- [Required action]
Return all entries verbatim; skip any pictures.

- [Extracted records]
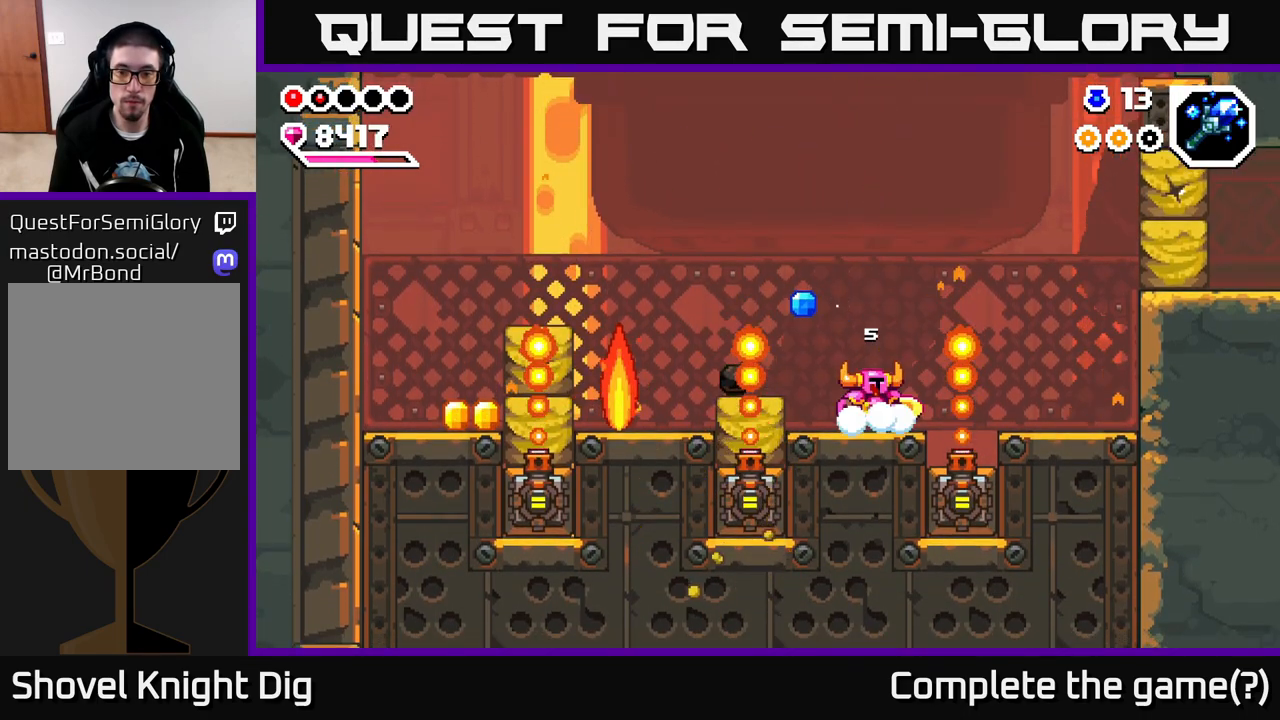
{"buttons": ["A"], "left_stick": "right", "right_stick": "center", "events": [[83, "A", "down"], [117, "left_stick", "right"]]}
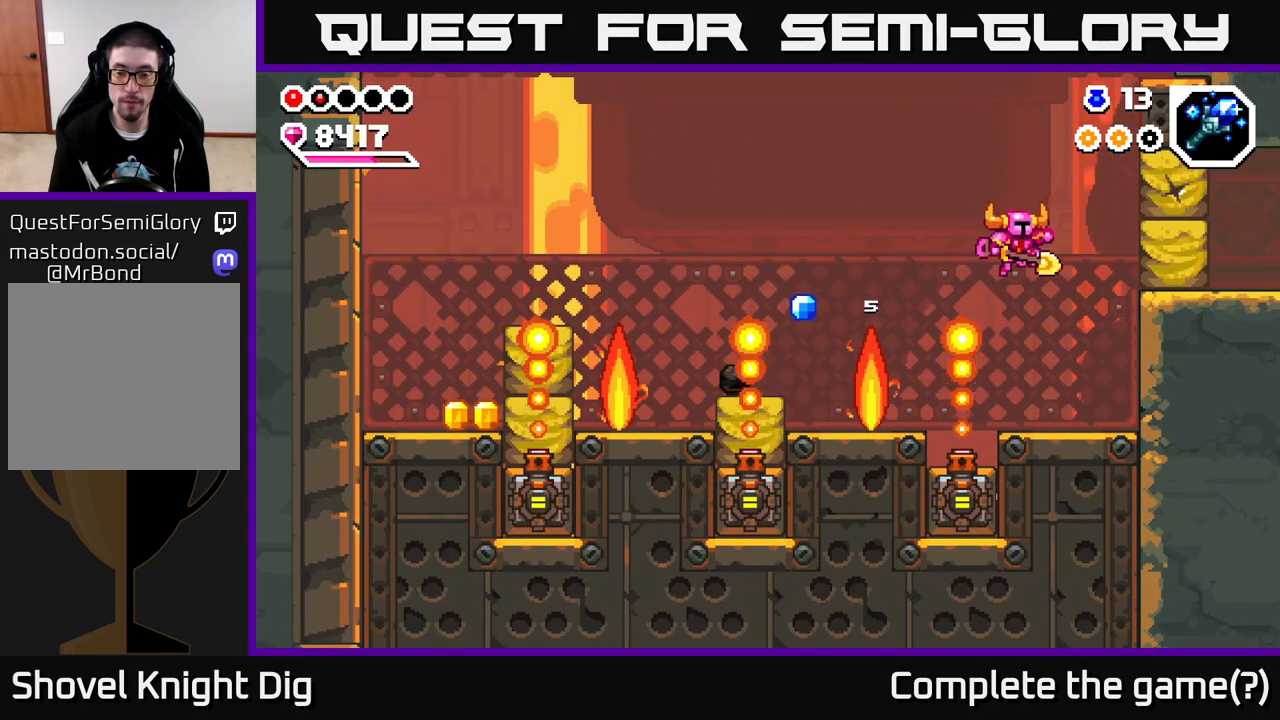
{"buttons": ["A"], "left_stick": "center", "right_stick": "center", "events": [[17, "A", "up"], [167, "left_stick", "center"], [400, "A", "down"]]}
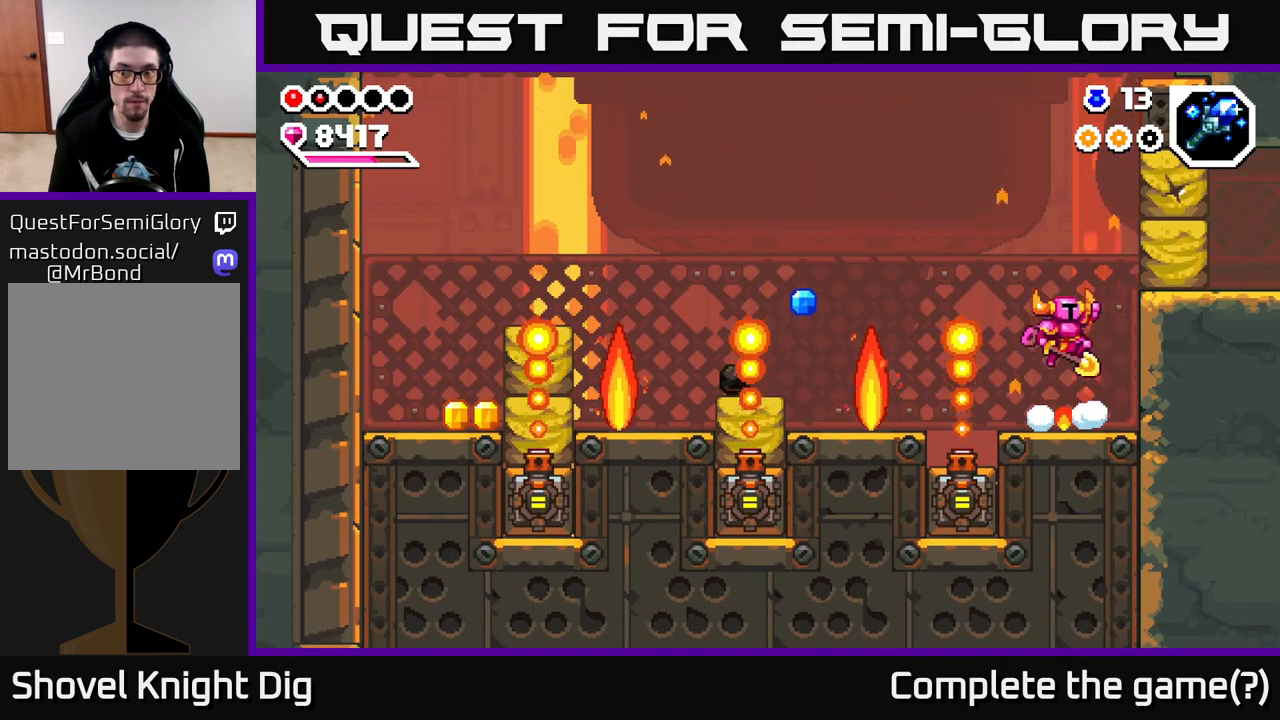
{"buttons": [], "left_stick": "right", "right_stick": "center", "events": [[83, "left_stick", "right"], [167, "X", "down"], [233, "A", "up"], [300, "X", "up"]]}
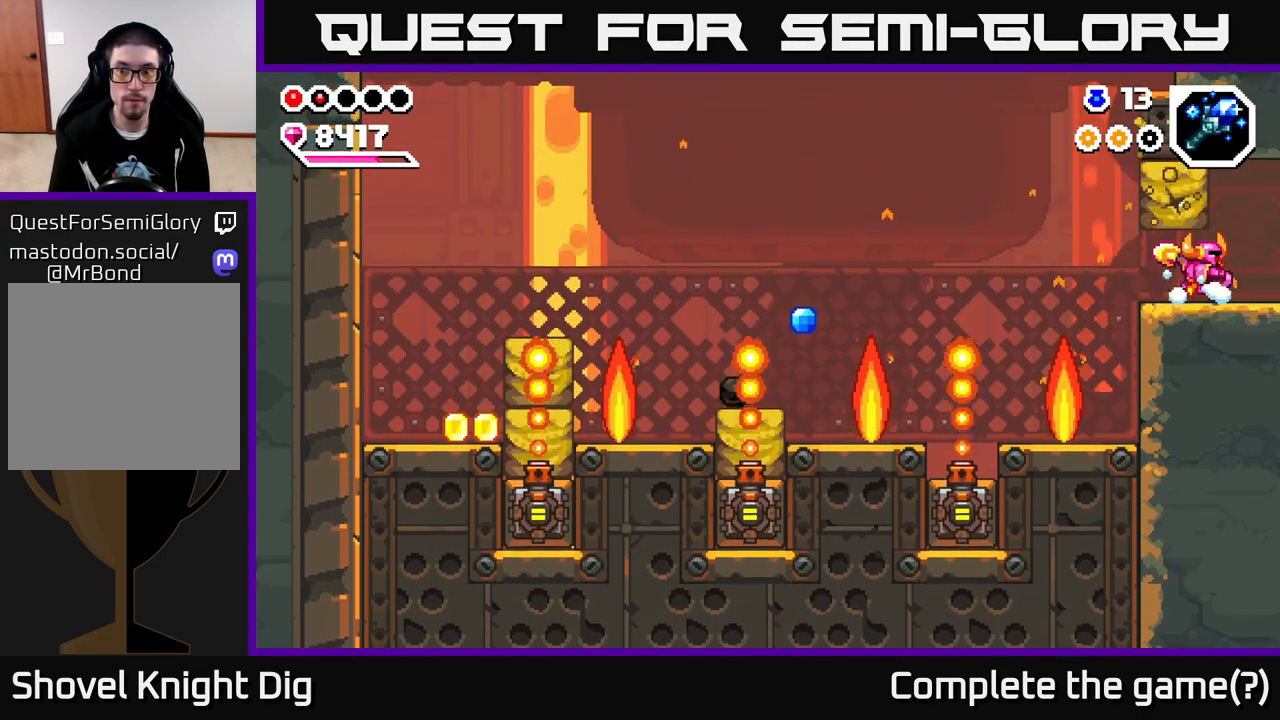
{"buttons": ["A"], "left_stick": "left", "right_stick": "center", "events": [[467, "A", "down"], [467, "left_stick", "left"]]}
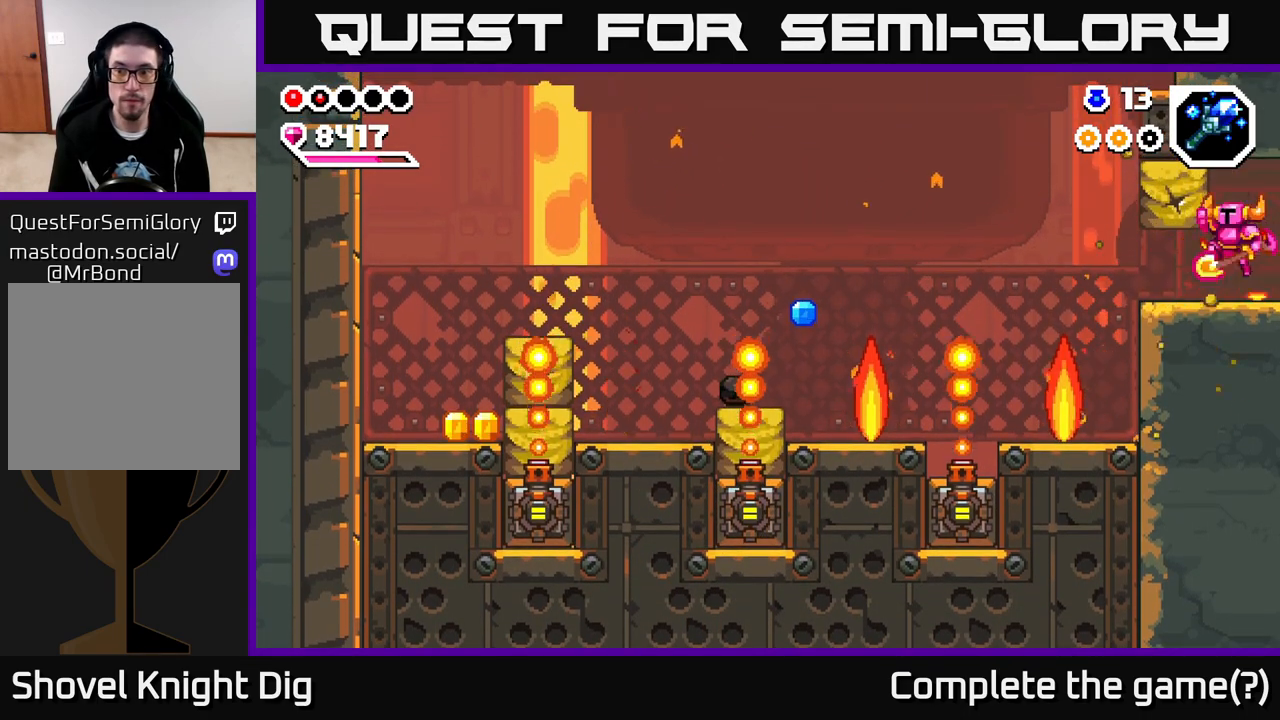
{"buttons": [], "left_stick": "left", "right_stick": "center", "events": [[33, "X", "down"], [67, "A", "up"], [150, "X", "up"], [183, "left_stick", "center"], [400, "left_stick", "left"]]}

- [Your response]
{"buttons": ["A"], "left_stick": "right", "right_stick": "center", "events": [[83, "A", "down"], [117, "left_stick", "right"]]}
{"buttons": ["A"], "left_stick": "center", "right_stick": "center", "events": [[17, "A", "up"], [167, "left_stick", "center"], [400, "A", "down"]]}
{"buttons": [], "left_stick": "right", "right_stick": "center", "events": [[83, "left_stick", "right"], [167, "X", "down"], [233, "A", "up"], [300, "X", "up"]]}
{"buttons": ["A"], "left_stick": "left", "right_stick": "center", "events": [[467, "A", "down"], [467, "left_stick", "left"]]}
{"buttons": [], "left_stick": "left", "right_stick": "center", "events": [[33, "X", "down"], [67, "A", "up"], [150, "X", "up"], [183, "left_stick", "center"], [400, "left_stick", "left"]]}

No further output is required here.